A PHASE 2, RANDOMIZED, PLACEBO-CONTROLLED, DOSE-RANGING STUDY OF PF-00489791 IN SUBJECTS WITH STAGE 1 AND 2 ESSENTIAL HYPERTENSION USING AMBULATORY BLOOD PRESSURE MONITORING (ABPM)
Overview
- Phase
- Phase 2
- Intervention
- placebo
- Conditions
- Hypertension
- Sponsor
- Pfizer
- Enrollment
- 135
- Locations
- 20
- Primary Endpoint
- Change From Baseline in Mean Daytime Systolic Blood Pressure (SBP) as Measured by Ambulatory Blood Pressure Monitoring (ABPM) at Day 28
- Status
- Completed
- Last Updated
- 4 years ago
Overview
Brief Summary
The purpose of this study is to evaluate the safety and blood pressure lowering effect of different doses of PF-00489791 in patients with mild to moderate high blood pressure
Investigators
Eligibility Criteria
Inclusion Criteria
- •Males and/or Females of non-childbearing potential between 18 and 70 years of age
- •History of mild to moderate hypertension
Exclusion Criteria
- •Type 1 or 2 diabetes on prescribed medications
- •Secondary, severe, or malignant hypertension
- •History of a significant cardiovascular event within the last 12 months of enrollment
Arms & Interventions
Placebo
Intervention: placebo
PF-00489791 20 mg titrated to 40 mg
Intervention: PF-00489791
PF-00489791 4 mg
Intervention: PF-00489791
PF-00489791 10 mg
Intervention: PF-00489791
Outcomes
Primary Outcomes
Change From Baseline in Mean Daytime Systolic Blood Pressure (SBP) as Measured by Ambulatory Blood Pressure Monitoring (ABPM) at Day 28
Time Frame: From 08:00 to 16:00 hours on Baseline (Day 0, 1 day prior to first double-blind dose of study drug) and Day 28
The ABPM device was automatically programmed to inflate at every 20 minutes from 05:00 until 21:59 hours and from 22:00 to 04:59 hours the device inflated every 60 minutes. 24-hour clock time was used.
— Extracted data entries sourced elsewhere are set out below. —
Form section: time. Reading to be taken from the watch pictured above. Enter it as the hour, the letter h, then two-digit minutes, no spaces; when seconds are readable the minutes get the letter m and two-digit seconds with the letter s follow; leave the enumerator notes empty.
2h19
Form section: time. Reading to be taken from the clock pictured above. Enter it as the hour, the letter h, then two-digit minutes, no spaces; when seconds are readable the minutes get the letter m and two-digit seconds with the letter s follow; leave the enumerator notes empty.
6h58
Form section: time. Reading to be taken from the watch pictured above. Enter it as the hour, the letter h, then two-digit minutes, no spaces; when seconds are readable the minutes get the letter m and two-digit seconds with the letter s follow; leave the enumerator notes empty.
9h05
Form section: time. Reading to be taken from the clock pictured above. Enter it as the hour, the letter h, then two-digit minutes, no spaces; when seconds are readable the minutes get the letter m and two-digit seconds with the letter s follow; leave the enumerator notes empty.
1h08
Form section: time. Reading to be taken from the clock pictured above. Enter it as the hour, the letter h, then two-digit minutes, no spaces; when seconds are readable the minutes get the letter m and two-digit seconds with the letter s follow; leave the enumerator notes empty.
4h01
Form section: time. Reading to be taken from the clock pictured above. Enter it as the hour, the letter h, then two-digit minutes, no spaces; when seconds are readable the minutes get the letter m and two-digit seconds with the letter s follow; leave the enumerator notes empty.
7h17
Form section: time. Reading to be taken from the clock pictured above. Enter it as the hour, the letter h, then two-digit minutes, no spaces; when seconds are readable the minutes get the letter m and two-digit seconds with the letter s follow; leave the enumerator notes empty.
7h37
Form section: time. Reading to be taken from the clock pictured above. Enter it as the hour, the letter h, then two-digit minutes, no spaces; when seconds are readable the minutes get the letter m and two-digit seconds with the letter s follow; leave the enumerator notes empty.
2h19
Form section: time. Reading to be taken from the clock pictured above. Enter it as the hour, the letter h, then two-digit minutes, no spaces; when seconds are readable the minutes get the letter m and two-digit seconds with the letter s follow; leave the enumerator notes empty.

ABPM was performed in this study on Baseline, Day 1, 14 and 28. Mean daytime SBP was an average of SBP measurements taken between 08:00 and 16:00 hours by ABPM device on the specified time points. In this outcome measure change from baseline in mean daytime SBP at Day 28 is reported.
Secondary Outcomes
- Change From Baseline in Cuff SBP and DBP at Day 28(Baseline (pre dose value on Day 1 of treatment), Day 28)
- Change From Baseline in Mean Daytime Diastolic Blood Pressure (DBP) as Measured by ABPM at Day 28(From 08:00 to 16:00 hours on Baseline (Day 0, 1 day prior to first double-blind dose of study drug) and Day 28)
- Minimum and Maximum SBP and DBP as Measured by ABPM Over 24 Hours on Baseline, Day 1, 14 and 28(Over 24 hours on Baseline (Day 0, 1 day prior to first double-blind dose of study drug), Day 1, 14 and 28)
- Number of Participants With Clinically Significant Laboratory Abnormalities(Day 1 up to 14 days after last dose of study drug (maximum up to 42 days))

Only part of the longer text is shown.